- [EJERCICIOS PROPUESTOS]:
1) Decide si cada afirmación coincide con el artículo sobre el calor en Murcia. Contesta sí o no y copia literalmente las palabras del artículo que lo determinan. (a) El termómetro llega a los cuarenta y cuatro grados. (b) Ricardo de la Cierva era ministro de Agricultura. (c) Los castellanos caminan por la acera de la derecha.
2) Prosigue el artículo sobre el calor en Murcia a partir de su última frase.

- [TEXTO DE ORIGEN]:
------------------------------------------------

(Artículo publicado un ardiente 28 de julio de 2015 en el diario La Opinión de Murcia) |
Los
dedos, chorreantes de sudor, me resbalan en el teclado. Las neuronas,
recocidas, chisporrotean inútilmente en el cerebro recalentado. El aire
acondicionado, desesperado, ha tirado la toalla. A mi alrededor todo parece
desplomarse, derretido por la luz incandescente. El único que asciende,
triunfante y enrojecido, es el termómetro, que alcanza los cuarenta y cuatro
grados de vellón. Las palabras se evaporan y las ideas se resisten a salir de
la penumbra engañosamente fresca del cerebro. Se me ocurre pedir ayuda al
ministro de Cultura como lo hiciera aquel agricultor de Lorca a Ricardo de la Cierva, de visita en la
Ciudad del Sol. Mire usted, señor ministro, le dijo, a ver si puede hacer algo
con los malos olores de la curtidurías. No veo yo que tengo que ver con ese
problema medioambiental siendo como soy ministro de Cultura, le respondió
razonablemente don Ricardo. Pues eso mismo, le respondió el agricultor, que con
esta peste no se puede ni leer.
Pues
eso mismo le digo yo, señor ministro de Cultura, que con este calor no se puede
ni escribir. En la Gran Vía de Murcia hay dos aceras: la nuestra y la de los
guiris. Por la de la derecha en sentido descendente, a eso de las dos y media
de la tarde, caminamos los castellanos en fila india prisioneros de la delgada
línea de sombra. Sólo los más galantes, lo confieso, ceden a las señoras la
línea de sombra con grave riesgo de su vida. Por la acera de enfrente, la de la
izquierda, la de Mordor, únicamente se a ve a algunos turistas a punto de
perecer. ¡Corred, insensatos!, clamaba Gandalf ante el demonio de fuego,
mientras el látigo ardiente se enroscaba en su pierna.

------------------------------------------------

- [DATOS REGISTRADOS]:
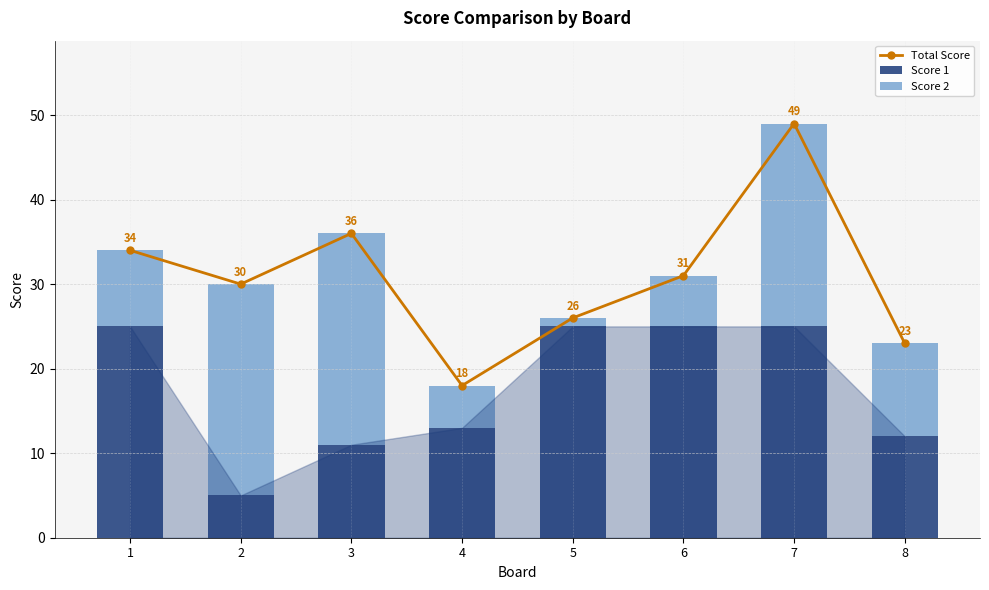

What are all the series names shown in the legend?

Total Score, Score 1, Score 2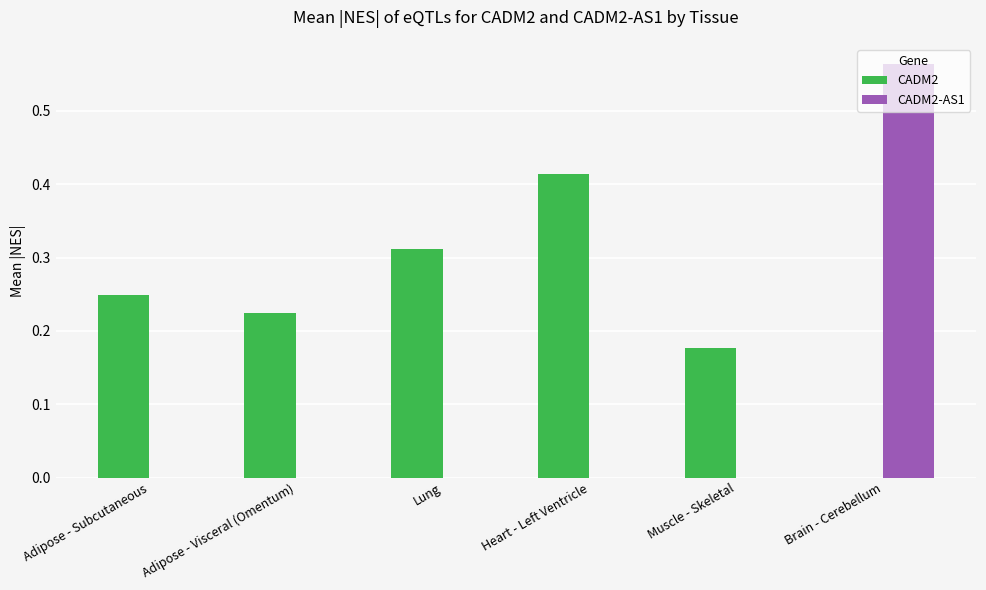

At which category is the sum across all series the highest?

Brain - Cerebellum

------------------------------------------------

- [RESPUESTAS POR EJERCICIO]:
1)
(a) Sí: «alcanza los cuarenta y cuatro grados de vellón».
(b) No: «siendo como soy ministro de Cultura».
(c) Sí: «Por la de la derecha en sentido descendente, a eso de las dos y media de la tarde, caminamos los castellanos en fila india».

2)
Me
pregunto qué pecado hemos cometido los murcianos para cargar con esta
penitencia, pues ni hemos matado a Rey alguno, ni a pesar de nuestro gentilicio
pertenecemos al gremio de los murcios, ladrones en el lenguaje de germanías, ni
somos por tanto herederos de Caco, aquel gigante mitológico, mitad hombre y
mitad sátiro, que robó a Heracles los rebaños de bueyes de Gerión. Los
murcianos, por serlo, somos tan inocentes como los esquimales y, sin embargo,
ardemos cada mes de julio en las penas del infierno. El murciano es ese ser
humano que al bajar por la Gran Vía entra por una puerta de El Corte Inglés y sale por la otra sin
comprar nada, como antes atravesaba la Catedral sin ir jamás a misa. Tal vez
sea eso, que hemos perdido la viejas costumbres, lo que nos hace presa fácil
del calor.
A.A.A.,
esto es, antes del aire acondicionado, no existían las grandes avenidas, sino
las callejas oscuras y serpenteantes, sombreadas y cazadoras de la escasa brisa
de levante, por las que se podía transitar casi a cualquier hora del día. Las
ventanas de las casas permanecían abiertas durante la noche y se cerraban al
comienzo de la mañana para atesorar el aire fresco de la madrugada. Luego, se
echaban los postigos o contraventanas y se mantenía la habitación en penumbra
todo el día. Un abanico o un ventilador y un botijo lleno de agua bautizada con un chorrico de anís
seco completaban el equipamiento de supervivencia del murciano. Eso y quedarte
en calzoncillos.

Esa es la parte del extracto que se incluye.